İki yıl önce çocuğu GS'de okuyan bir veli, okulun istediği bin 841 liralık öğrenim
ücretini ödememek için açtığı
davayı kazandı. Mahkeme, lisenin resmî devlet okulu olmasına rağmen paralı eğitim verdiğini kabul ederek
mağdur öğrenciyi haklı buldu.
Orta
öğretim sınavlarında ter dökerek liseye giren öğrenciler, yerleştikleri popüler kurumlarda büyük sıkıntılarla karşılaşıyor.
Devlet okulu diye
tercih ettikleri okullarda bizzat devletin
yasakladığı eğitim ücretiyle karşılaşan öğrenciler ya okulu bırakıyor ya da ailesini zor durumda bırakmak pahasına eğitimine devam ediyor. OKS sonrası okullarda
kayıt parasının alınıp alınmamasının tartışıldığı dönemd
e devlet okulu olan
Galatasaray Lisesi'nin öğrencilerden her yıl öğrenim ücreti aldığı ortaya çıktı. Bu durumdan şikâyetçi olan bir veli, okulu dava ederek bu statüsünü tartışılır hale getirdi. Dava sürecinde
Milli Eğitim Bakanlığı da GS Lisesi'nin resmi devlet lisesi olmasına rağmen paralı eğitim verdiğini kabul ederek mağdur öğrenciyi haklı buldu. GS Lisesi'ne Ortaöğretim Sınavları (OKS) ile giren A.K. okula açtığı davayı kazandı. Mahkeme gerek Anayasa'ya aykırılık iddiasından gerekse
MEB'den aldığı cevaplar doğrultusunda, kurumun bin 841 lirayı talep ettiği davayı reddetti.
Galatasaray Lisesi öğrencilerinden A.K., 2008-2009 öğretim yılının bin 841 liralık ilk taksitini ödeyemeyince evlerine icra yazısı gelmiş. İşin daha ilginç tarafı icra yazısının Galatasaray
Üniversitesi Rektörlüğü'ne ait olması. Çünkü GS Lisesi GS Üniversitesi ile alakası olmayan ve MEB'e bağlı bir lise. Bu duruma anlam veremeyen
baba C.K.,
avukat Muhammed Emin Özkan'a başvurur ve Galatasaray Rektörlüğü'ne dava açar. Avukat Özkan, rektörlüğün 'bizim sizden alacağımız var' diye karşı dava açması üzerine bazı gerçekleri de ortaya çıkarmış. Özkan, ailenin borcuna ilk olarak Galatasaray Lisesi'nin MEB'e bağlı bir okul olması ve isim benzerliğinin dışında rektörlükle uzaktan yakından alakası olmaması, ikinci olarak da devlet liselerinde öğretim ücretinin olmamasına
itiraz etmiş. Özkan, öğrenciler okul tercihlerini yaparken kılavuzlarda hiçbir şekilde belirtilmeyen ücretin okula kaydedildikten sonra velilerinden talep edildiğini söylüyor.

### [Yönerge 1]
Galatasaray Lisesi haberinde adıyla ya da baş harfleriyle anılan kişiler kimlerdir?
### [Yönerge 2]
Galatasaray Lisesi haberinin "İki yıl önce" ile başlayıp "büyük sıkıntılarla karşılaşıyor." ifadesine kadar süren kısmını harfi harfine yazıya geçirin.
Kayıtlara başvurmanız gerekmez.

### [Girdi Verileri]
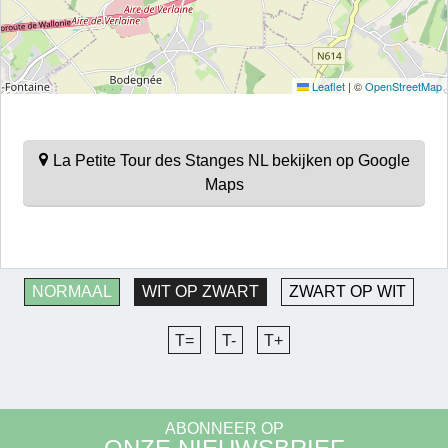
Leaflet
|
©
OpenStreetMap
La Petite Tour des Stanges NL bekijken op Google
Maps
NORMAAL
WIT OP ZWART
ZWART OP WIT
T=
T-
T+
ABONNEER OP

### [Yanıt Alanı 1]
A.K., C.K., Muhammed Emin Özkan

### [Yanıt Alanı 2]
İki yıl önce çocuğu GS'de okuyan bir veli, okulun istediği bin 841 liralık öğrenim
ücretini ödememek için açtığı
davayı kazandı. Mahkeme, lisenin resmî devlet okulu olmasına rağmen paralı eğitim verdiğini kabul ederek
mağdur öğrenciyi haklı buldu.
Orta
öğretim sınavlarında ter dökerek liseye giren öğrenciler, yerleştikleri popüler kurumlarda büyük sıkıntılarla karşılaşıyor.